Obama: 'With or Without Help from Congress, I'm Not Done Making Real Change'

Obama: 'With or Without Help from Congress, I'm Not Done Making Real Change'

Organizing for America is letting Americans know that President Obama remains in denial about the Republican tidal wave that soundly rejected his policies last week. “With or without help from Congress, I’m not done making real change for the American people,” the president wrote in a new email, just three days after a similar email from the Democratic National Committee.

Obama also echoed a theme he touched on in his post-election press conference in which he oddly claimed that he had not only heard the voters, he had also heard the two-thirds of Americans who had not voted on Tuesday. 

“The elected officials I’ll work with in the last two years of my presidency need to be reminded that people like you aren’t going away,” the president asserted in Monday’s email.

Friday’s email, in which the president wrote: “the Republicans had a good night on Tuesday… but… we had better results,” suggested Obama was unable to comprehend the reality of the political drubbing he and the Democratic Party took last week. 

This new email also suggests that the president intends to provoke a constitutional crisis by exceeding his constitutional authority and implementing policies that require statutory authority from Congress.

Here’s the text:

Friend — 

Two years: That’s all the time I have left as your president.

I know what I’m going to be fighting for until I leave this office. 

And the work you do now with OFA — whatever it is that you choose to fight for — will define what we can achieve together in that time. 

So let’s go. If it’s raising the minimum wage for hard-working Americans or fixing our broken immigration system that fires you up, I need you to stand up for it. If it’s gun violence prevention, speak out. If it’s marriage equality, or women’s rights, or getting serious about fighting climate change, your voice is needed like never before.

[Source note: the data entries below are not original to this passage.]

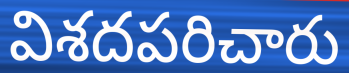
విశదపరిచారు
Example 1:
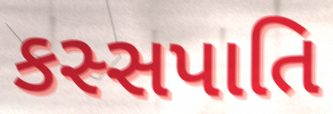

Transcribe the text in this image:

કસ્સપાતિ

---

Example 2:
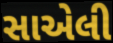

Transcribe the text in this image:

સાએલી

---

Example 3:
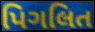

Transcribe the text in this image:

પિગલિત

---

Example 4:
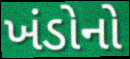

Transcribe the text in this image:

ખંડોનો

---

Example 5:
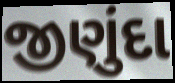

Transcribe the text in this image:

જીણુંદા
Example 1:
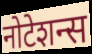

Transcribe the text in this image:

नोटेशन्स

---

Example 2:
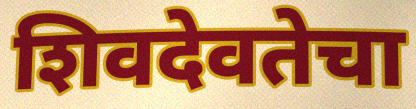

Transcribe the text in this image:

शिवदेवतेचा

The elected officials I’ll work with in the last two years of my presidency need to be reminded that people like you aren’t going away. 

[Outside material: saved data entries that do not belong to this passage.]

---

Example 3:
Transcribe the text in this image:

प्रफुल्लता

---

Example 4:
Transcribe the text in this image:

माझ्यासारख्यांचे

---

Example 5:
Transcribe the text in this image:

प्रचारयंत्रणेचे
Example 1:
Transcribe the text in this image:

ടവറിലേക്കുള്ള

They need to know you won’t let the special interests in Washington drown out the voices of Americans who want to drive our country forward. That’s what OFA was built to do.

So today, I’m asking directly: Will you commit to finish what you started with OFA?

I want to be clear about this: The difference you make isn’t theoretical — what you choose to do has a concrete impact.

When it comes to health care reform and the effort to help Americans across the country get covered in the months ahead, the role you play will be life-changing for real people. I’ve seen it.

Because of you, and groups like OFA, the face of American politics is fundamentally different today. You’ve changed what it means to get involved, and you’ve redefined how power is built.

Last week’s election doesn’t change that — it just makes your job all the more critical.

With or without help from Congress, I’m not done making real change for the American people. And I bet you aren’t, either.

Let’s hear it:

http://my.barackobama.com/Lets-Go

Thank you,

Barack Obama

These two emails, when combined with his heavy-handed news conference last Wednesday and his somewhat confrontational luncheon with Congressional leaders last Friday, are strong indications that the president is desperate to finish the “fundamental transformation” of America he has frequently spoken of. 

The question that many Americans are wondering about less than a week after the 2014 mid-term elections is whether Congressional leaders will resist Obama’s constitutional usurpation, and, if so, what happens next.